La trajectoire de sortie de crise liée au Covid-19 sera largement commandée par les politiques sanitaires visant à protéger les populations, et qui pourront influencer le dynamisme tant de l’offre que de la demande. Ensuite, elle dépendra de l’état de l’outil de production en sortie de crise et de la dynamique de la force de travail efficace ainsi que de celle de la productivité.
Concernant l’outil de production, tous les pays ont engagé des politiques tant monétaires que budgétaires d’une ampleur sans précédent historique afin de réduire les risques de destruction de capital liés aux faillites des entreprises. Certes, l’investissement devrait être transitoirement affaibli durant la crise, mais le redémarrage économique devrait être largement facilité par le maintien en état de marche de l’outil de production.
Concernant la force de travail, les réactions des différents pays sont très contrastées, et liées aux différents contextes institutionnels. Certains comme les États-Unis laissent grandement jouer les mécanismes de marché, avec des licenciements en grand nombre et une forte augmentation des inscriptions au chômage, exposant les travailleurs concernés aux risques économiques ainsi que de perte de capital humain, mais facilitant les réallocations du travail au moment de la reprise. D’autres, comme la France, ont déployé de puissants, quoiqu’onéreux, dispositifs protecteurs comme le chômage partiel facilitant le maintien des travailleurs dans l’entreprise et réduisant ainsi les risques de perte de capital humain.

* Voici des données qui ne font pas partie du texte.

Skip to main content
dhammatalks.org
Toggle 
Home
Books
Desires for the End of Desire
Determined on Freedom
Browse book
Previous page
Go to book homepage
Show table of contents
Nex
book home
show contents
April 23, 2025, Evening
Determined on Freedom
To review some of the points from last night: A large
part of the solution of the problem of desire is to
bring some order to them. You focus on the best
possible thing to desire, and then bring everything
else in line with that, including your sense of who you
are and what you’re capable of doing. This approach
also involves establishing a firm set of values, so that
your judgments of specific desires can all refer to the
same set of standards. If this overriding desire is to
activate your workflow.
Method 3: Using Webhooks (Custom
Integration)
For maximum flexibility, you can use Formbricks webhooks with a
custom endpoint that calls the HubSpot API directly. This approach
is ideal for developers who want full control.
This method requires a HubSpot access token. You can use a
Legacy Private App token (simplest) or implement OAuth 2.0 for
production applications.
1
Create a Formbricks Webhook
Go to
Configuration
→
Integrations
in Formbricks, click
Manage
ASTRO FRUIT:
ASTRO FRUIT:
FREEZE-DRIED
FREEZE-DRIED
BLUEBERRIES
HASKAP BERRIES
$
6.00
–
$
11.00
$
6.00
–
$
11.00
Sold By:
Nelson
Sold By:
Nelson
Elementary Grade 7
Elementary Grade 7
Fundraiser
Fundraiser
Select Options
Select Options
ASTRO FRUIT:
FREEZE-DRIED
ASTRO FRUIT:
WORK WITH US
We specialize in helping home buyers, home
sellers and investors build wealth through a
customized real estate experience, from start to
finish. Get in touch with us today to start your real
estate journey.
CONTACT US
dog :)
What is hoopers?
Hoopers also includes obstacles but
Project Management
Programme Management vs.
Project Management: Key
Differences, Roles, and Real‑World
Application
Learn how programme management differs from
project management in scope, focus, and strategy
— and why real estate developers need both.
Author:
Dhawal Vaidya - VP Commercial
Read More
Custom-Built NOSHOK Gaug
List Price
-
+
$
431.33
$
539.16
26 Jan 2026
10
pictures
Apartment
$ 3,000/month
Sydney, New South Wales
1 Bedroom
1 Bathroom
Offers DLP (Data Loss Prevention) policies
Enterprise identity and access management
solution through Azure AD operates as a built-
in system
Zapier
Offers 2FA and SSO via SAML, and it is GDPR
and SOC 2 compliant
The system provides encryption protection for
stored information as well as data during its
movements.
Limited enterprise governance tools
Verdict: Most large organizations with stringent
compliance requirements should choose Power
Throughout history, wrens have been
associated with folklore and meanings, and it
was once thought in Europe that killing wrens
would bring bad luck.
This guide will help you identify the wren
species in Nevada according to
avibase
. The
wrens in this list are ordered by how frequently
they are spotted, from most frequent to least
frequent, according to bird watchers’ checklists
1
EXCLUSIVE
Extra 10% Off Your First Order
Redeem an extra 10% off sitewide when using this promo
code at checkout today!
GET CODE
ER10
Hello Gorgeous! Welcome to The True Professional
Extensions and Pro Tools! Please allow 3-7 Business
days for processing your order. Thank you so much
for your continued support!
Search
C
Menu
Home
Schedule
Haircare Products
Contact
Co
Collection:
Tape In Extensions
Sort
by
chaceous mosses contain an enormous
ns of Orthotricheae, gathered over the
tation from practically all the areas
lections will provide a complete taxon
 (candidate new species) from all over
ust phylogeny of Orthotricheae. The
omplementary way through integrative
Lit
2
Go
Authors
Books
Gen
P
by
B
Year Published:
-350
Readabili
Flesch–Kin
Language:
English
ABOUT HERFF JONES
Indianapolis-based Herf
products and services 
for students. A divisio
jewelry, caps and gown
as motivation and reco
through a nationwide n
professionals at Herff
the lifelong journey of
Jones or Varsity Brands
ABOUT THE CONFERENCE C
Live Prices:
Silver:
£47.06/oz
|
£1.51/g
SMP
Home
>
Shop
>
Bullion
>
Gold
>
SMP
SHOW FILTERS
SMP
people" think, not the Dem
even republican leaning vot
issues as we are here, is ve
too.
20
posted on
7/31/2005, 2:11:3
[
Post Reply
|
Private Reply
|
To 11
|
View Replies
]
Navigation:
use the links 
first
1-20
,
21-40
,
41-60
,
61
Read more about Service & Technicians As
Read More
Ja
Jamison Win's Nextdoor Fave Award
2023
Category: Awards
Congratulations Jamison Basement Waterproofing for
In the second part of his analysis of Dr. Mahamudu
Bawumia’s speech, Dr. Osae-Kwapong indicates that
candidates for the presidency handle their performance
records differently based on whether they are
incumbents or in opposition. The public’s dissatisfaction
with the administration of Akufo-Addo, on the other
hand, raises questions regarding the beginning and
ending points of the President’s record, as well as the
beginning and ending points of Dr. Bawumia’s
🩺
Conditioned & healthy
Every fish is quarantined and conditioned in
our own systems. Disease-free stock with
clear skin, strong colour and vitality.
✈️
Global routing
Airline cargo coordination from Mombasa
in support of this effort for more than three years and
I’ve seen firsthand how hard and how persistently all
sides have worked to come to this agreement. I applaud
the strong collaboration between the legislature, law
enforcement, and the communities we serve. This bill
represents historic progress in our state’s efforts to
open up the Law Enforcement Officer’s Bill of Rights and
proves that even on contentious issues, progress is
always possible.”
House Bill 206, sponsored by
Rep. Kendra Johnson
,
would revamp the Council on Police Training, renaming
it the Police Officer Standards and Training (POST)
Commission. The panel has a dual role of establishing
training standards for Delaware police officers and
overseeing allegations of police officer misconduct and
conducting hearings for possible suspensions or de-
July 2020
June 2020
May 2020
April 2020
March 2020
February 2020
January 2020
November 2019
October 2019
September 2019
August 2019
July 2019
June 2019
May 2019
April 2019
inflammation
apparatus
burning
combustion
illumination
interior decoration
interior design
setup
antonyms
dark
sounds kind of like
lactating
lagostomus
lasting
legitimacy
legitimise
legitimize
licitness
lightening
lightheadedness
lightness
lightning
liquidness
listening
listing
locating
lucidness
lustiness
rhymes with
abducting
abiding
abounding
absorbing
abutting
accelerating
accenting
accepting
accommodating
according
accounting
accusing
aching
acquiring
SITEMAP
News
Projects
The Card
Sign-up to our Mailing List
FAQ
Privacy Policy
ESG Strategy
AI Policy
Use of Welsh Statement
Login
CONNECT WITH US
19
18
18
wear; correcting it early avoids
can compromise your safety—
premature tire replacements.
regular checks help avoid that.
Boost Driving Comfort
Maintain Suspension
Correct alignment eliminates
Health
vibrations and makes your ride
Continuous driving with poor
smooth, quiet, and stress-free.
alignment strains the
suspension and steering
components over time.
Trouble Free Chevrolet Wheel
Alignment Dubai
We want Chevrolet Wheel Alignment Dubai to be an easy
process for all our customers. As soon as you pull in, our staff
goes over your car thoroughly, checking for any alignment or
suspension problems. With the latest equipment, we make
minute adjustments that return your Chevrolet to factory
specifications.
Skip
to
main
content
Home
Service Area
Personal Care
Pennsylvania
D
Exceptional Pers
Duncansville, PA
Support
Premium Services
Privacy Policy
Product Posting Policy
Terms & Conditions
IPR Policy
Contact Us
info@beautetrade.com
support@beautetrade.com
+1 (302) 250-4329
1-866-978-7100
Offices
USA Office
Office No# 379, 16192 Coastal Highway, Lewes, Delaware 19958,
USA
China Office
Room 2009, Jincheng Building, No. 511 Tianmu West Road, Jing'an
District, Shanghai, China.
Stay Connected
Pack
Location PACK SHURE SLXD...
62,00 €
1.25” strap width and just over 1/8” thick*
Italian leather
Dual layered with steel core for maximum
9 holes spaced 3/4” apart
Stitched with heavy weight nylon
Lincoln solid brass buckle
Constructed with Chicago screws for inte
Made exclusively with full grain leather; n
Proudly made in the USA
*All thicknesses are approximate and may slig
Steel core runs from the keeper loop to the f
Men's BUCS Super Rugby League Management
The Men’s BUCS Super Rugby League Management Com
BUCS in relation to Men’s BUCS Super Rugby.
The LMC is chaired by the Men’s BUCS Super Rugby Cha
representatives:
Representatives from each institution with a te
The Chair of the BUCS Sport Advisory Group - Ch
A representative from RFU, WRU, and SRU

Concernant la productivité enfin, la crise du COVID-19 s’est amorcée à une époque où, hors période de guerre, ses rythmes de croissance étaient historiquement bas dans tous les pays. Il est tout à fait envisageable que ces rythmes demeurent faibles en sortie de crise et qu’ils soient même davantage pénalisés par un environnement international incertain pendant plusieurs années. De ce point de vue, les mesures prises par les institutions multilatérales pour stabiliser les pays en développement (moratoire sur la dette, prêts du FMI…) ou la coopération entre pays pour limiter les tensions financières (notamment swap entre banques centrales en dollars) pourraient contribuer à réduire le choc d’incertitude que constitue cette crise.
Le scénario d’un déploiement de l’économie numérique
Pour autant, un autre scénario plus favorable est envisageable : celui d’une accélération de la productivité résultant d’un choc d’utilisation du numérique qui a accompagné les politiques sanitaires et en particulier les périodes de confinement. Il s’agit là de la véritable entrée généralisée dans l’ère du travail numérique. Cela se traduit par exemple par un développement massif du télétravail dont la DARES indique qu’il pourrait concerner près de 40% des emplois en France, cette proportion étant évaluée à 34% aux États-Unis par Dingel et Neiman (2020). Ces formes de travail permettent une économie de temps (de transport en particulier) et un bouleversement de la demande d’immobilier commercial par les entreprises. Les gains de productivité associés concerneraient d’abord les activités de services dont la part est maintenant dominante dans l’économie.
Bart van Ark (2016) écrivait que l’économie numérique serait encore dans sa "phase d’installation" précédant une "phase de déploiement". La crise du COVID-19 peut faciliter cette transition rapide vers cette "phase de déploiement" de l’économie numérique, associée à des gains de productivité importants porteurs d’un retour à une croissance plus forte. Cela faciliterait le financement d’une baisse de l’endettement largement augmenté par les politiques de soutien et de protection déployées dans la crise.